2007-04-09

ENZYCK II

Zu schreiben "à la Montaigne", "Montaigne so gut es geht", so Jean Paul auch in seinem nachgelassenen Vita-Buch, das bedeutet eben: "...nach Montaigne; Versuche zu reden über alles und sich nur daneben". "Nur daneben" wiederum bedeutet: in der dem Essay entsprechenden Form der Digression, der 'musivischen Schreibweise'. Montaigne selbst bekräftige nicht nur – so in der Übersetzung von Johann Daniel Tietz (1753/54), die Jean Paul wohl bekannt war – dass dieses Buch im Grunde nur von ihm handeln werde ("Also bin ich selbst die Materie meines Buches, geneigter Leser"), sondern verteidigte auch, über den Umweg Plutarch, seine eigene digressive Schreibweise als eine hervorragende Verbindung von Poesie und Wissen:

"Ich gerathe auf Abwege: aber mehr muthwillig, als aus Unachtsamkeit.

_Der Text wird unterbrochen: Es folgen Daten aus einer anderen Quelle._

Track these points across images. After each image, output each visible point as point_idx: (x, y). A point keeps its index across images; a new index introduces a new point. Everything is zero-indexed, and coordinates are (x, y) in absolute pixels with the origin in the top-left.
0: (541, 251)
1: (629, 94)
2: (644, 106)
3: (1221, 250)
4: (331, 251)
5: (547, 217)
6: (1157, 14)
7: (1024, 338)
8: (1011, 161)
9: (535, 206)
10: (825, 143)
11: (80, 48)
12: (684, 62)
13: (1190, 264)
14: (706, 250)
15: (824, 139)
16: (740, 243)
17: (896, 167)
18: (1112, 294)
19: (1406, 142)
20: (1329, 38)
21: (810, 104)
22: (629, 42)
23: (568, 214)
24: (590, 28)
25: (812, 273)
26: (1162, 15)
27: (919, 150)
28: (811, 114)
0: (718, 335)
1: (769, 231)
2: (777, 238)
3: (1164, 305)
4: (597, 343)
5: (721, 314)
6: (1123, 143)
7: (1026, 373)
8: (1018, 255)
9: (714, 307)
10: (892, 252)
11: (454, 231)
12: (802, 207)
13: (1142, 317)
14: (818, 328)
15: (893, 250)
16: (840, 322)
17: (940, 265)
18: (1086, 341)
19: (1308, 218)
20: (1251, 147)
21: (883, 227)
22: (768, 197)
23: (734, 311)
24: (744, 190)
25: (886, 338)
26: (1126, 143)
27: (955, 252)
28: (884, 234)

Meine Grillen folgen einander, aber zuweilen von weitem; und sehen einander an, aber von der Seite. (...) Ich liebe den poetischen Gang, das Hüpfen und Springen. Die Poesie ist, wie Plato sagt, eine leichte, flüchtige, entzyckte Kunst. Es giebt in dem Plutarch Werke, wo er seine Hauptsache vergisst; wo das, was er sich ab zu handeln vorgesetzet hatte, nur zufälliger Weise hinein kömmt, und ganz mit fremder Materie überhäuft ist. (...) Wie schön ist diese Abwechslung und alsdenn am meisten, wenn sie am nachlässigsten und ungekünstelsten zu seyn scheint! (...) Meine Schreibart, und mein Gemüth, schwärmen beyde herum. (...) Bücher sehen, so viel als sie ansehen; und sie durchlaufen, so viel als sie fassen: so würde ich unrecht haben, wenn ich mich so unwissend machte, als ich thue. Kann ich die Aufmerksamkeit des Lesers durch die Wichtigkeit der Sache nicht erhalten: gut, es ist doch allezeit etwas, wenn ich sie durch meine Verwirrung erhalte."